We took the opportunity to catch up with a surprised but proud Stella as she reflects on this achievement and shares her ambitious plans for further extending quality end of life care in her native Kenya.
How did your appointment to the IAHPC board happen?
“To be honest it came as a huge surprise. I was at the Palliative Care Fellowship masterclass in Kerala, India, when I received the email to say I had been nominated. I don’t know how it happened, but I am so grateful. This is my proudest moment as a nurse to be recognised in this way.
“I have been a member of the association since 2007 and have received a number of scholarships to present my work in Kenya around the world and I also use my membership to keep abreast of all their new research.”
What do you hope to bring to the IAHPC board?
“I have big dreams and there are several things I would like to do. It’s still early days so I haven’t had a chance to understand the role they would like me to perform, but I know I would like to promote the concept of Compassionate Communities, helping to take palliative care to places where it is not currently reaching and helping people to own the care themselves. I would also like to encourage more people to become members of the association so they too can access the many journals and research available and promote palliative care throughout the world. When we are many, we are stronger, and more people hear our message.” It IS
When we last spoke to you, The Organization of Ongata Ngong Palliative Care Community you founded to take end of life care to the Masai, had three nurses, a social worker, a clinical officer, a counsellor, two pastors and about 35 volunteers working in three communities – is that still the case, or have things changed?

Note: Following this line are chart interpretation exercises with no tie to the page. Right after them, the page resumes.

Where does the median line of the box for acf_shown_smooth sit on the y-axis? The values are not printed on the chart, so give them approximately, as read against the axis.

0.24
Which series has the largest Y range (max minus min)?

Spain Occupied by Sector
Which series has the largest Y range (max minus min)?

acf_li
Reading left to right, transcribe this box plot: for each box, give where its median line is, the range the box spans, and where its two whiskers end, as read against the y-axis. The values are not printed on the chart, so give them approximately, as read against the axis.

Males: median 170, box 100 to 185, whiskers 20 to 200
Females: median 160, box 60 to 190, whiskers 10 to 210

“Since then we’ve received a grant from Hospice Care Kenya to give the volunteers palliative care training, but because of the severe droughts we’ve had they have not been able to be very active. Their impact is though still being felt as the knowledge they have been able to share with households means those people now have that knowledge and are aware of the care available.

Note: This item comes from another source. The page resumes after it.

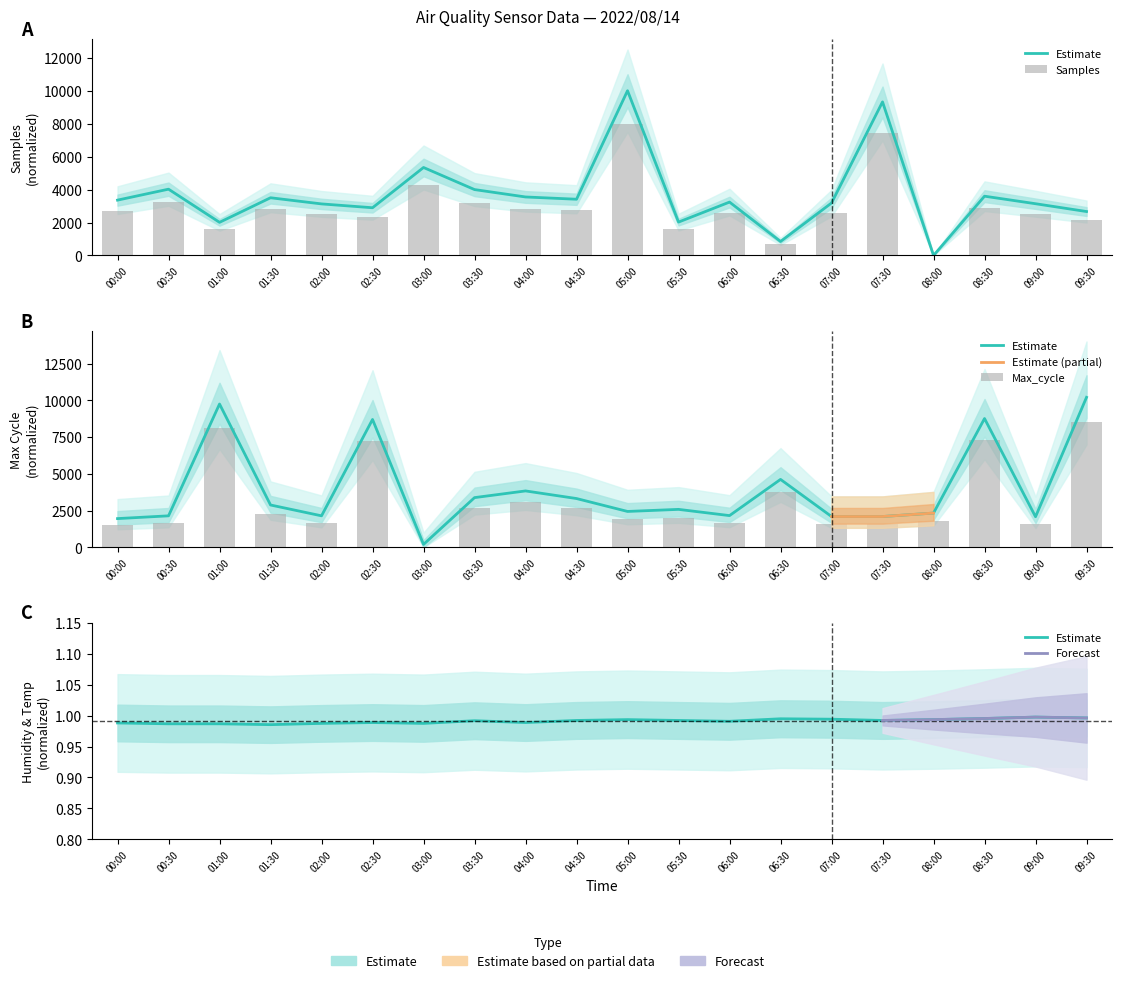

What is the maximum value shown in the chart?

8500.0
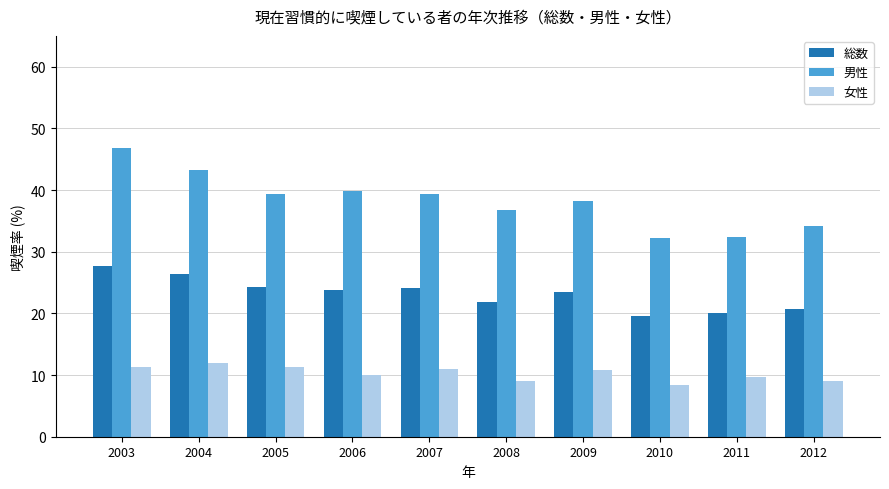

How many data points in 男性 are above 39?

5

“I have really noticed a change in attitudes to death and dying. More people in these communities now understand about quality of life and are prepared to receive someone at home who is at the end of life. Also, people have come to understand that it’s not just about dealing with the physical pain but being with someone at the end of life and about their holistic care. That involves families members and the whole community owning patients’ care and supporting them and people are really appreciating this now.”
What further pioneering plans do you have for your project for 2023?

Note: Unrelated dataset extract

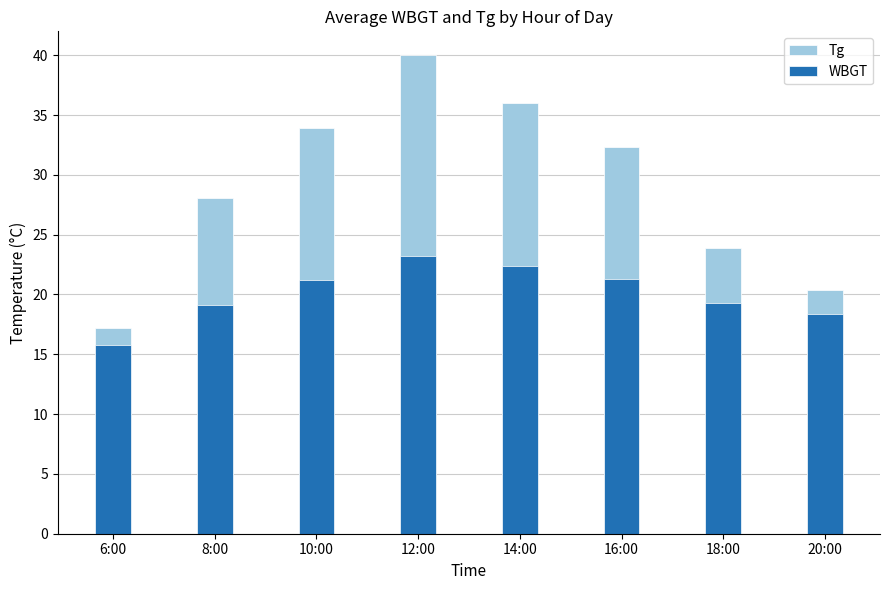

What is the difference between the maximum and minimum values in the Tg series?

22.8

“Our plan is train and empower volunteers in 24 more locations across the entire Kajiado west Sub-county, so we can give palliative care to as many people as possible in the area.
“Having been teaching nurses in Kenya Medical Training College, Nairobi for ten years now, I also want to do an audit of those hundreds of nurses. I want to find out if they are just working in hospitals and hospices or whether they too have spread their wings and are going out into their communities. That is how I will find out the true impact of my work.”
Back in 2020 you told us that your mantra was ‘to have a heart for those you care for’? Is that the still the same?
“I think I have to come to appreciate that palliative care and I cannot be separated. I work five days a week, Monday to Friday, teaching. But I will always make time to do my community work too. No matter how tired I am if I get home and someone contacts me in the community needing something, I will create time to do it. I always have to go to the person in need and give them quality care.”
How has the St Christopher’s Pioneering Nurses programme helped you?
Together, Pioneering Nurses, the Fellowship and the Lantern Model Programme have enriched my knowledge and skills and really positively impacted my teaching and community work. I’ve also had the opportunity to network with nurses from all over the world and understand that we’re all trying to take care of patients at the end of life the best we can, we’re all reading from the same script. It cuts across languages and cultures and shows the world is so small. By bringing us all together we can make a better world to live in. It has opened up the world for me and I can now see beyond the community in which I work and see others doing the same thing in different countries.”